Until recently, no measurement tool could ensure precision above the so-called shot noise limit, which has to do with the statistical features inherent in classical observations. Quantum technology has provided a way around this, boosting precision to the fundamental Heisenberg limit, stemming from the basic principles of quantum mechanics. The LIGO experiment, which detected gravitational waves for the first time in 2016, shows it is possible to achieve Heisenberg-limited sensitivity by combining complex optical interference schemes and quantum techniques.
A specific arrangement of a very large number of linear optical elements — beam splitters, phase shifters, and mirrors — makes it possible to gain information about the geometric angles, positions, velocities, and other parameters of physical objects. The measurement involves encoding the quantity of interest in the optical phases, which are then determined directly.

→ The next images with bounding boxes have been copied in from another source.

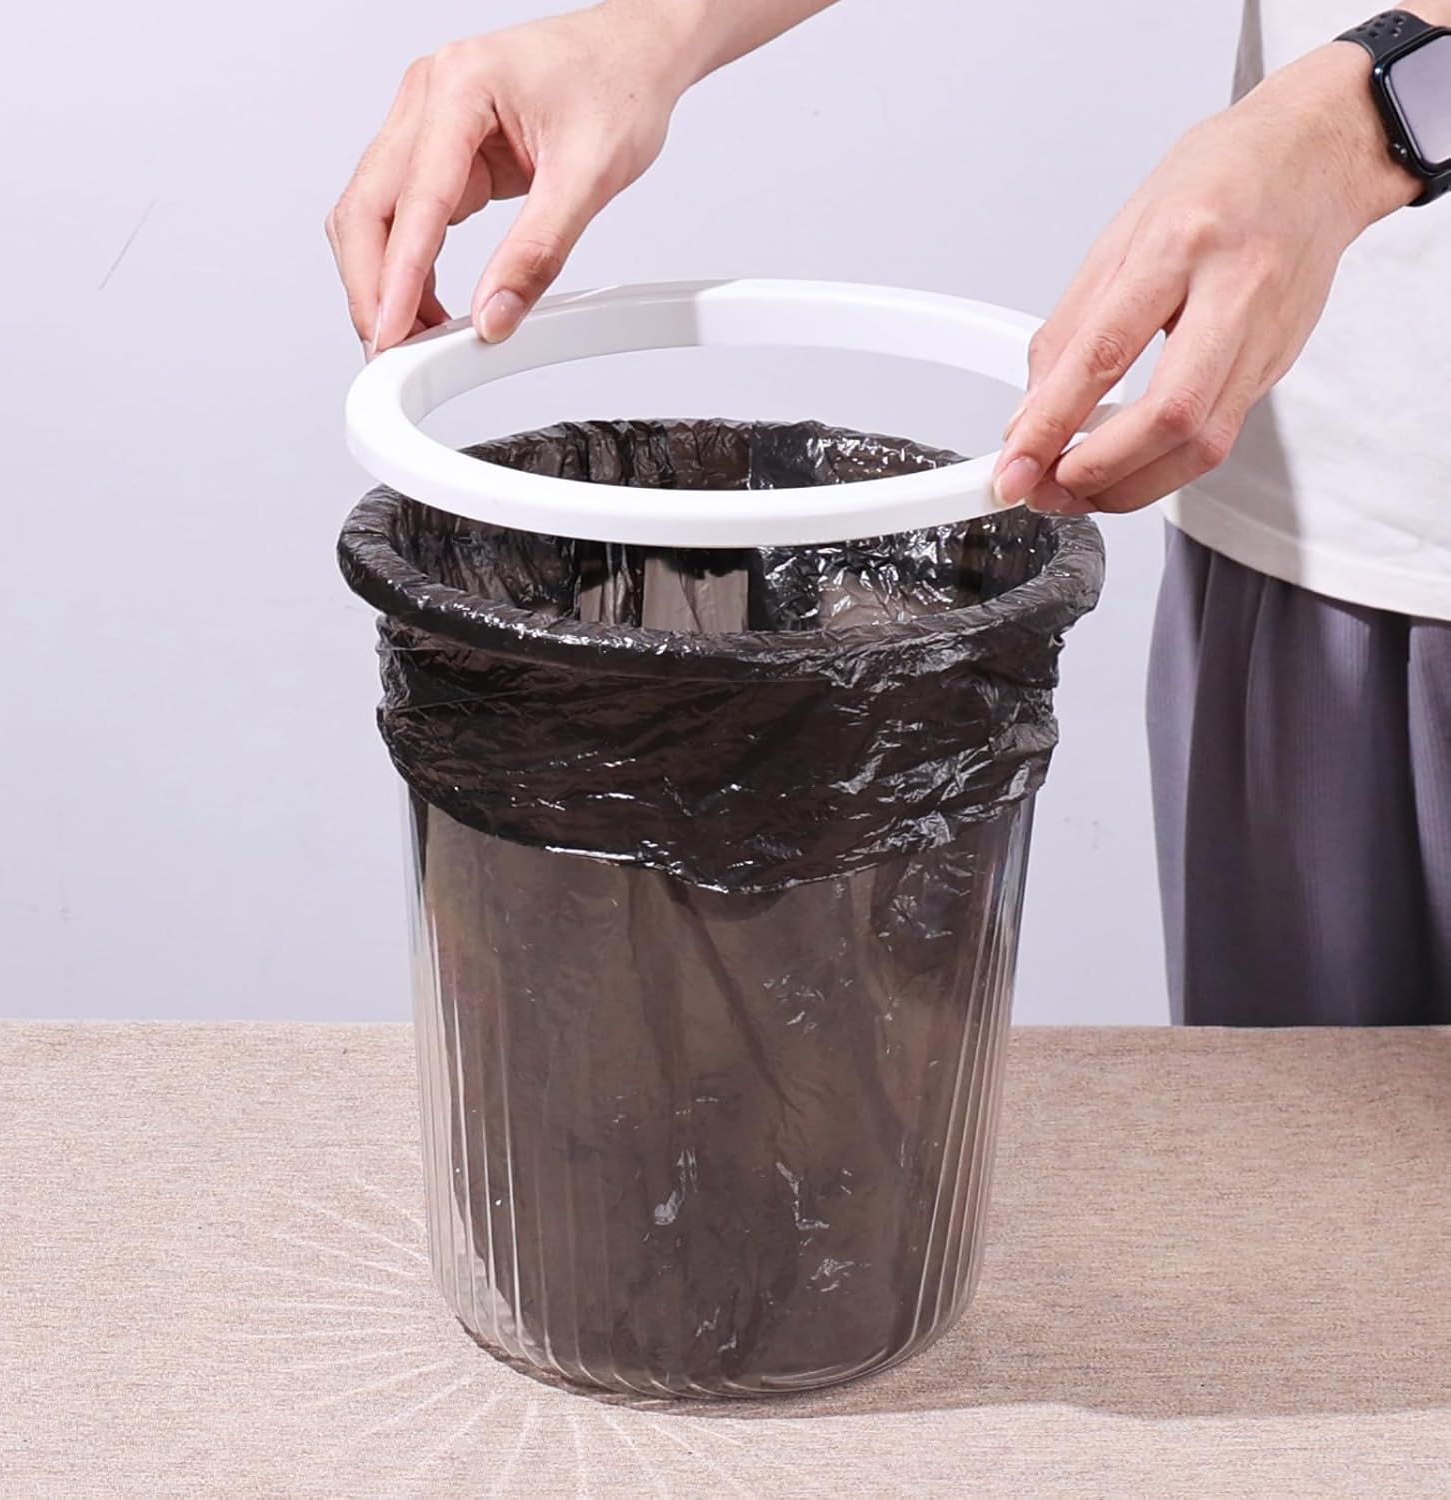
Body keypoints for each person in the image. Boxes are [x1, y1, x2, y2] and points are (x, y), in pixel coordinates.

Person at [328, 1, 1451, 1026]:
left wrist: (1361, 117)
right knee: (1312, 1150)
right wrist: (653, 28)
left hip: (1350, 372)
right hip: (1330, 513)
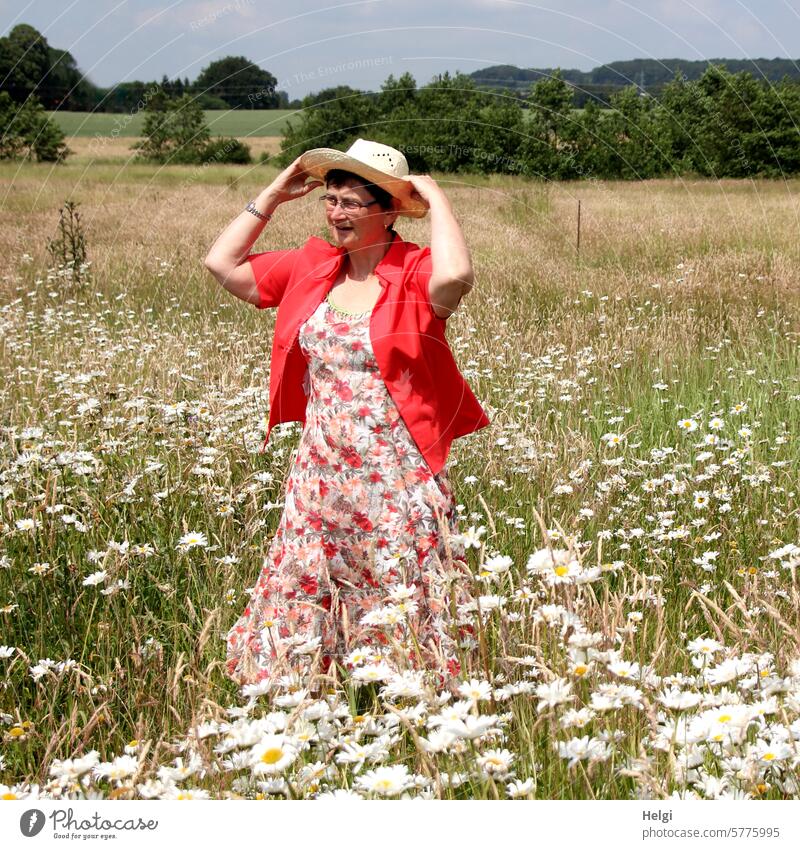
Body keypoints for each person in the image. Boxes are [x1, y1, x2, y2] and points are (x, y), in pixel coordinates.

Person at [204, 139, 490, 695]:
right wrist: (272, 196)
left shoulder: (414, 272)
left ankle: (411, 686)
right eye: (331, 200)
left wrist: (435, 198)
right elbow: (222, 264)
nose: (337, 212)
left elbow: (457, 276)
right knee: (312, 573)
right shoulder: (313, 269)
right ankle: (309, 682)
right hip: (321, 466)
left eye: (352, 202)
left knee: (400, 575)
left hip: (397, 468)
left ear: (386, 211)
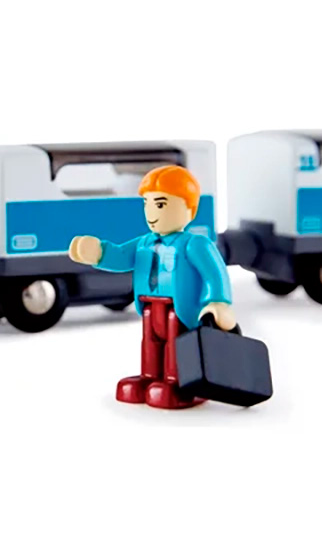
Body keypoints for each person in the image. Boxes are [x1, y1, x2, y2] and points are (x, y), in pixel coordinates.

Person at [69, 164, 234, 409]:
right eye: (146, 204)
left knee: (176, 345)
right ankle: (149, 377)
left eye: (160, 204)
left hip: (180, 310)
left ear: (189, 209)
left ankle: (178, 381)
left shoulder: (195, 244)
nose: (151, 212)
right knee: (151, 342)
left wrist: (218, 301)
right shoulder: (144, 243)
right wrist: (99, 253)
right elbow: (120, 256)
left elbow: (215, 274)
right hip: (149, 307)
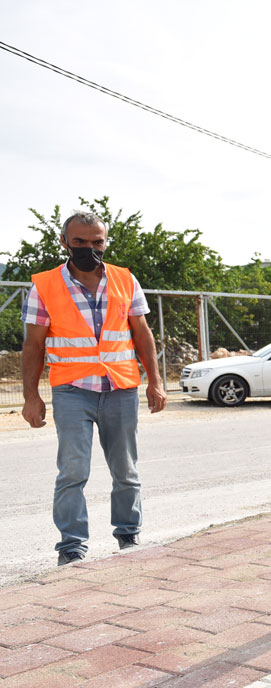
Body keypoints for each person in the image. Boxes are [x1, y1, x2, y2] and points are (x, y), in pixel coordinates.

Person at [21, 210, 166, 566]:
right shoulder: (44, 285)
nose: (89, 248)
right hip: (72, 391)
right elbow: (33, 345)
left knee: (126, 469)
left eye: (97, 242)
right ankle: (72, 546)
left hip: (121, 387)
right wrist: (30, 396)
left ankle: (129, 535)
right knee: (73, 471)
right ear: (64, 242)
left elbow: (141, 333)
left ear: (105, 242)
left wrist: (156, 381)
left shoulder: (124, 280)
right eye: (80, 242)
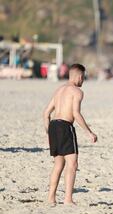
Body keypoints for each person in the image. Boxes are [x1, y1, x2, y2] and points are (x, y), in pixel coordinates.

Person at [43, 63, 97, 205]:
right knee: (72, 164)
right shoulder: (77, 92)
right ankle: (68, 199)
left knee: (58, 165)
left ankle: (51, 198)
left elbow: (46, 113)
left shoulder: (59, 90)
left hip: (54, 126)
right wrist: (89, 132)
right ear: (79, 76)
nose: (83, 81)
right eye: (83, 77)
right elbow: (76, 114)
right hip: (65, 126)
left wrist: (49, 132)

“This research is a follow-up to our work on universal quantum measurement algorithms,” said principal investigator Gordey Lesovik, who heads the MIPT Laboratory of the Physics of Quantum Information Technology. “In an earlier collaboration with a research group from Aalto University in Finland, we experimentally implemented a similar measurement algorithm on transmon qubits.”
The experiment showed that despite the large number of optical elements in the scheme, it is nevertheless tunable and controllable. According to the theoretical estimates provided in the paper, linear optics tools are viable for implementing even operations that are considerably more complex. “The study has demonstrated that linear optics offers an affordable and effective platform for implementing moderate-scale quantum measurements and computations,” Argonne Distinguished Fellow Valerii Vinokur said.